Immigrant Investor Program Office (IPO) Deputy Chief’s Remarks included an important clarification relating to the use of loan proceeds as capital. The remarks confirm that proceeds from a loan may qualify as capital for EB-5 investments, only if the requirements placed upon indebtedness by the relevant regulation are satisfied. The regulation states that “indebtedness” must be secured by assets owned by the alien entrepreneur, as long as the alien entrepreneur is “personally and primarily liable”, and that the assets of the new commercial enterprise upon which the petition is based are not used to secure any of the indebtedness. Moreover, the regulation also requires the submission of evidence of indebtedness showing that it is secured by assets of the petitioner, other than those of the new commercial enterprise, and for which the petitioner is personally and primarily liable.

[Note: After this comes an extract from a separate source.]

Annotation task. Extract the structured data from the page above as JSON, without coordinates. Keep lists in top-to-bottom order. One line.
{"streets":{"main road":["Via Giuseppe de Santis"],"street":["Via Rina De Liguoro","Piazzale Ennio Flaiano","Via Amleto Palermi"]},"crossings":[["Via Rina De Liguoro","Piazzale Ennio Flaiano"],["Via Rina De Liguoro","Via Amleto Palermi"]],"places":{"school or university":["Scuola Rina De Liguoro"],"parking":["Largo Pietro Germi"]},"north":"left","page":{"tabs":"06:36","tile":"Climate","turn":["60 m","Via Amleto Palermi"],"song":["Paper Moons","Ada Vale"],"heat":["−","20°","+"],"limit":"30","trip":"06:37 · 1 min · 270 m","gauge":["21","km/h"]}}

This means that an EB-5 petitioner may be able to use loan proceeds as EB-5 capital, as long as he or she is personally and primarily liable for such loans. The EB-5 petitioner must be able to provide evidence that the loans are not secured by the new commercial enterprise, but that the loans are secured by the petitioner’s own assets for which he or she is personally and primarily responsible. Based on IPO Deputy Chief’s remarks, it appears that USCIS restricts the use of assets as collateral to the petitioner’s own assets, and not a third-party’s assets.
Notably, USCIS takes the position that the petitioner must show that the value of collateral is sufficient to secure the amount of indebtedness. In other words, a loan qualifies as “capital” for purposes of EB-5 only up to the value of the assets used as collateral. Further, USCIS states that a restriction on the use of proceeds contained in a loan agreement will be considered in determining whether the petitioner has demonstrated a lawful source of funds. If the capital invested is restricted to a purpose other than the EB-5 investment, USCIS may deem it to be “unlawful,” on the ground that it constitutes fraud on a loan application or question the credibility of the evidence in the immigration record. Accordingly, USCIS cautions against submitting documents that contain provisions restricting the use of the funds for EB-5 investment.
The manner in which an EB-5 investment is structured is very important. Because of the detailed and complex nature of the EB-5 visa application, it is not recommended that you pursue it without the close assistance of an experienced team of professionals.